27. Il résulte de tout ce qui précède que M. D n’est pas fondé à demander l’annulation des arrêtés du 14 mars 2025 par lesquels la préfète des Vosges l’a, d’une part, obligé à quitter le territoire français sans délai, fixé le pays à destination duquel il pourra être éloigné et prononcé à son encontre une interdiction de retour sur le territoire français d’une durée de deux ans et, d’autre part, assigné à résidence dans le département des Vosges. Ses conclusions à fin d’annulation doivent être rejetées, ainsi que, par conséquent, celles à fin d’injonction et présentées au titre des articles L. 761-1 du code de justice administrative et 37 de la loi du 10 juillet 1991.
D E C I D E :
Article 1er : M. D est admis au bénéfice de l’aide juridictionnelle à titre provisoire.

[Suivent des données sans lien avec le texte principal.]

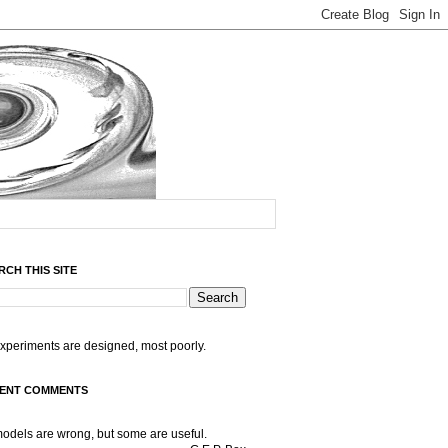
RCH THIS SITE
experiments are designed, most poorly.
ENT COMMENTS
models are wrong, but some are useful.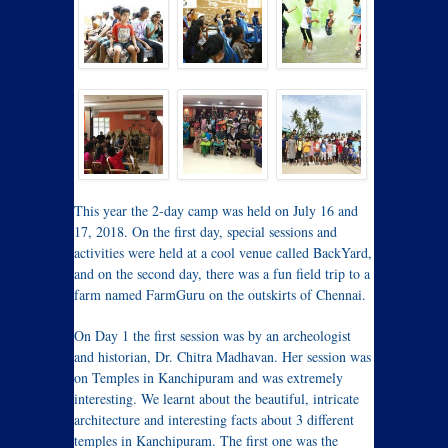
This year the 2-day camp was held on July 16 and
17, 2018. On the first day, special sessions and
activities were held at a cool venue called BackYard,
and on the second day, there was a fun field trip to a
farm named FarmGuru on the outskirts of Chennai.
On Day 1 the first session was by an archeologist
and historian, Dr. Chitra Madhavan. Her session was
on Temples in Kanchipuram and was extremely
interesting. We learnt about the beautiful, intricate
architecture and interesting facts about 3 different
temples in Kanchipuram. The first one was the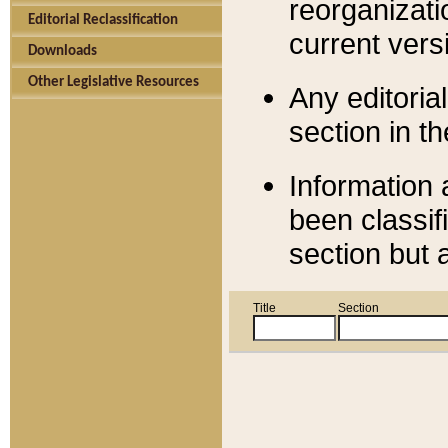
reorganizati
Editorial Reclassification
current versi
Downloads
Other Legislative Resources
Any editorial
section in t
Information 
been classif
section but 
Title
Section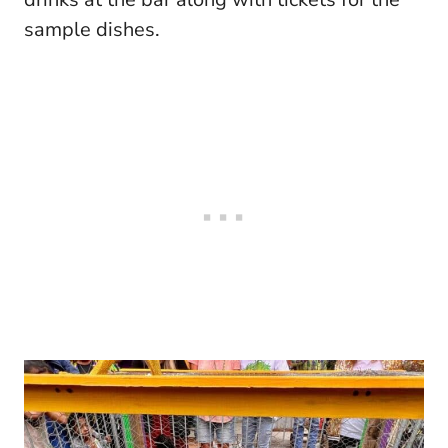
sample dishes.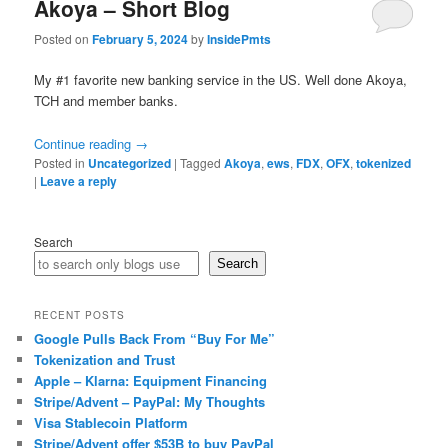
Akoya – Short Blog
Posted on
February 5, 2024
by
InsidePmts
My #1 favorite new banking service in the US. Well done Akoya,
TCH and member banks.
Continue reading
→
Posted in
Uncategorized
|
Tagged
Akoya
,
ews
,
FDX
,
OFX
,
tokenized
|
Leave a reply
Search
Search
RECENT POSTS
Google Pulls Back From “Buy For Me”
Tokenization and Trust
Apple – Klarna: Equipment Financing
Stripe/Advent – PayPal: My Thoughts
Visa Stablecoin Platform
Stripe/Advent offer $53B to buy PayPal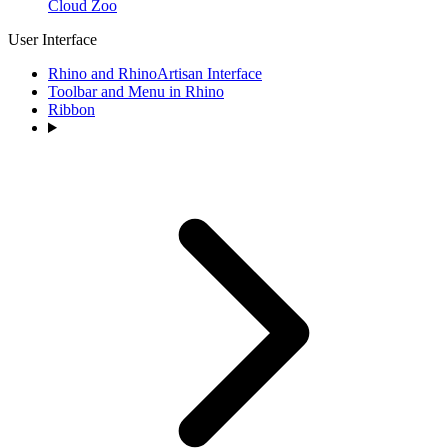
Cloud Zoo
User Interface
Rhino and RhinoArtisan Interface
Toolbar and Menu in Rhino
Ribbon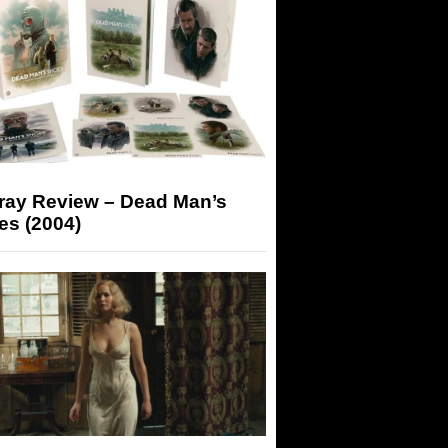
-ray Review – Dead Man’s
es (2004)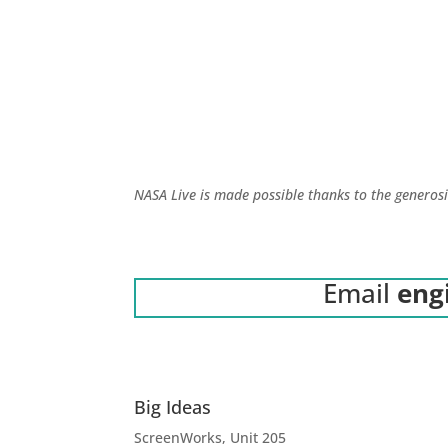
NASA Live is made possible thanks to the generos
Email
eng
Big Ideas
ScreenWorks, Unit 205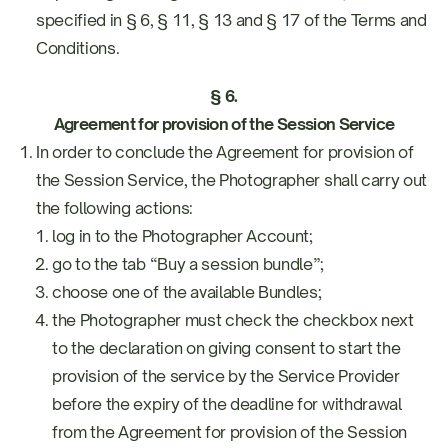
specified in § 6, § 11, § 13 and § 17 of the Terms and
Conditions.
§ 6.
Agreement for provision of the Session Service
In order to conclude the Agreement for provision of
the Session Service, the Photographer shall carry out
the following actions:
log in to the Photographer Account;
go to the tab “Buy a session bundle”;
choose one of the available Bundles;
the Photographer must check the checkbox next
to the declaration on giving consent to start the
provision of the service by the Service Provider
before the expiry of the deadline for withdrawal
from the Agreement for provision of the Session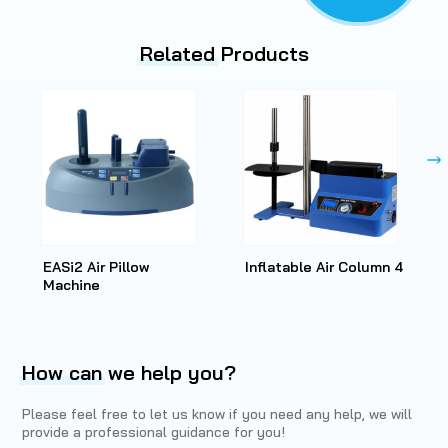
Related
Products
EASi2 Air Pillow
Inflatable Air Column 4
Machine
How can
we help you?
Please feel free to let us know if you need any help, we will
provide a professional guidance for you!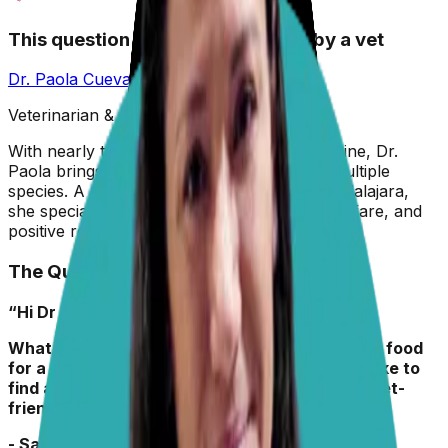
This question has been answered by a vet
Dr. Paola Cuevas
MVZ
Veterinarian & Animal Behaviorist
With nearly two decades in veterinary medicine, Dr.
Paola brings hands-on experience across multiple
species. A graduate of the University of Guadalajara,
she specializes in preventive care, animal welfare, and
positive reinforcement training.
The Question
“Hi Dr Paola,
What key ingredients should I look for in puppy food
for a 6-month-old medium-sized pup? I would like to
find a kibble, maybe with a topper, that is budget-
friendly. “
- Sandy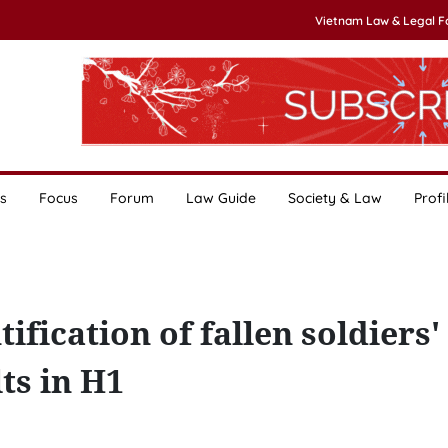
Vietnam Law & Legal 
s
Focus
Forum
Law Guide
Society & Law
Profi
ification of fallen soldiers'
ts in H1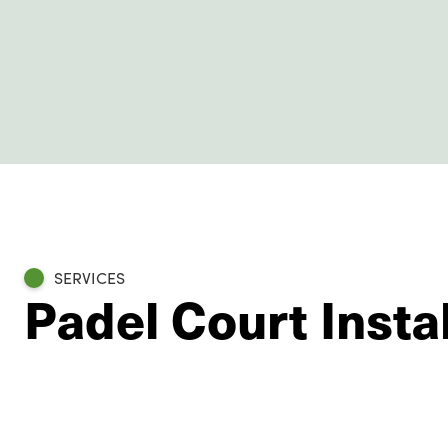
SERVICES
Padel Court Insta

Article 2 : Le surplus des conclusions de la requête est rejeté.
Article 3 : Le présent jugement sera notifié à M. A D, à Me Boulanger et à la préfète des Vosges.
Rendu public par mise à disposition au greffe le 4 avril 2025.
Le magistrat désigné,
P. Bastian
Le greffier,
L. Thomas
La République mande et ordonne à la préfète des Vosges en ce qui la concerne ou à tous commissaires de justice à ce requis en ce qui concerne les voies de droit commun contre les parties privées, de pourvoir à l’exécution de la présente décision.